Dating Jesus: Part 2: Chicken Noodle Soup

Recently, I caught the sniffles, and I told my boyfriend, then he brought me chicken noodle soup.
Just kidding.
Truthfully, I caught the sniffles, and my "boyfriend", Jesus Christ used the teachings of my church bible study group to display to me, just how much he truly loves me.
In reality, our sickness is much worse than a little cold.
As a matter of fact, it's much deadlier as well.
Our illness, sin, is horrible.
Deadly.
Contagious.
Chronic.
However, despite that, let me put this into an analogy some will understand.

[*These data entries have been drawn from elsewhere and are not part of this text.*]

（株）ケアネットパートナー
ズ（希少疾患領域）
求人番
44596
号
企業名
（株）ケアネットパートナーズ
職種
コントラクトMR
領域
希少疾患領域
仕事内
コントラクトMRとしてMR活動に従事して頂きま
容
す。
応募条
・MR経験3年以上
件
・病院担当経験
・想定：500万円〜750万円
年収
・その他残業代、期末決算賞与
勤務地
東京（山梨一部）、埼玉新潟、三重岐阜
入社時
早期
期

In the book of Hosea, God speaks through the Prophet Hosea and tells him to take a wife from among the prostitutes, and have children from prostitution. Why? To use Hosea as an example. We, as the human race, have been sleeping around, or being prostitutes for sin. Yet, Jesus Christ, despite how much we love to be prostitutes, peruses us, loves us, and happily marries us, demanding of us that we commit to one man, and one man alone.
Male Readers, please insert girl whenever I state man, homosexuality IS a sin, specifically stated several times in the Bible. (Even though I don't know why you're reading a section on dating Jesus, but it's your own choice)
We are adulteres, prostitutes, and deathly ill.
Yet, Jesus is our redemption. He asks us to commit our lives to a singular man. He asks us to commit ourselves to him alone. Not to another thing, ever.
Our God is a jealous God, a husband who wants all of you, not some, but all.
Recently I was asked (by myself) Why I'm comparing God, aka, Jesus, aka, the holy spirit, to a boyfriend, or saying he's the perfect husband, when most compare him to a father. In modern society, whom do you value more? Your boyfriend or your daddy?
Seriously, that's a question I have.
The comparison comes straight out of the New Testament. Jesus is said to be the coming bridegroom, and the church, the bride, and we, are the church.